CATANIA, Italy--An Italian judge on Saturday ordered Prime Minister Giuseppe Conte and an array of senior officials to testify at a hearing into whether far-right leader Matteo Salvini should be tried for illegally detaining migrants.
The decision to broaden the investigation could prove awkward for Conte and comes at a time when his government is struggling to revise anti-migrant rules drawn up by Salvini during his brief time as interior minister from 2018-2019.
The high-profile case centres on an incident in July 2019, when Salvini blocked more than 100 people aboard a coastguard ship for six days as he waited for European allies to agree to take them in.
Salvini, who heads the anti-immigrant League party, has looked to leverage maximum political gain from the legal battle, saying he had been acting in the national interest by slowing the flow of undocumented migrants from across the Mediterranean. He also says the entire government backed his initiative, something Conte has disputed.
Magistrates in Sicily put together a case arguing that Salvini kidnapped the migrants, keeping them at sea in fierce heat until European allies buckled and agreed to resettle them. Such a charge carries a maximum 15-year prison term.
Saturday's hearing in the city of Catania was called to decide whether there was enough evidence to try Salvini.

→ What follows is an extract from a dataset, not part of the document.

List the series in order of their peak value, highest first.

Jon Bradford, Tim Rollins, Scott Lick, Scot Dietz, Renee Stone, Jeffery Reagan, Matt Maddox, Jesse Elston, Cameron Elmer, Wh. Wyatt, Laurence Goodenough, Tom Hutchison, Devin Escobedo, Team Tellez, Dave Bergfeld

The state prosecutor suggested there was not and recommended that Judge Nuzio Sarpietro dismiss the case.
However, Sarpietro decided to dig deeper and summoned Conte to appear at a hearing on Nov. 20 along with Foreign Minister Luigi Di Maio and former Transport Minister Danilo Toninelli to question them about the affair. A subsequent sitting was set for Dec. 4 to hear current Interior Minister Luciana Lamorgese, former Defence Minister Elisabetta Trenta and Italy's EU ambassador Maurizio Massari.
There was no immediate comment from the government.
Salvini said he was pleased by the decision. "I am very satisfied to hear from the judge that what was done was not done by me alone," he told reporters.
Salvini pulled his party out of the ruling coalition two weeks after the migrant controversy and is now in opposition. The upper house Senate voted in February to lift his parliamentary immunity, with his former allies in government the 5-Star Movement backing calls for his trial.
Salvini was interior minister for a year and during that time focused much of his energy in trying to prevent migrants crossing the Mediterranean in search of a better life in Europe. The new coalition is trying to revise the measures he introduced, including his move to hike fines on charity ships that pick up migrants from the sea. However talks are floundering, with the centre-left Democratic Party pushing for more sweeping changes than 5-Star.